Nearly half a million years ago, an ancient human was murdered. With two brutal blows to the head, the attacker fractured his victim’s skull, killing him (or her). The lifeless body was then brought to a communal burial site and dropped down a 43-foot shaft into a mass grave known as the “Pit of Bones.” The remains lay there for millennia, the fact of their owner’s life and violent death lost to time.
The article has all kinds of fine details for the discerning Infocult reader, such as:
the fact that there are two direct blows makes it unlikely that this killing was anything but intentional — you don’t “accidentally” crack a hole in someone’s skull two times in a row.
“Murder is an ancient feature of humanity,” co-author Rolf Quam of Binghamton University told NPR.
It’s a sobering thought. But, lead author Nohemi Sala pointed out, we don’t know if the skull’s prehistoric owner had it coming.
The discovery of the “Pit of Bones” suggests another unique feature of these early humans: They cared for their dead.
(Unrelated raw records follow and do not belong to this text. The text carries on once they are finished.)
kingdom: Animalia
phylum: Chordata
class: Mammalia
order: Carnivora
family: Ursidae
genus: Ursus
The authors of the PLOS One study believe that the 28 skeletons found in the pit could only have been placed there intentionally.
“Other humans went to the top of this vertical shaft and deposited dead members of their social group down into the site, and in this way formed a kind of primitive cemetery or kind of an early manifestation of funerary practices..."
The descendants of Cain and all Gothic gourmands salute you.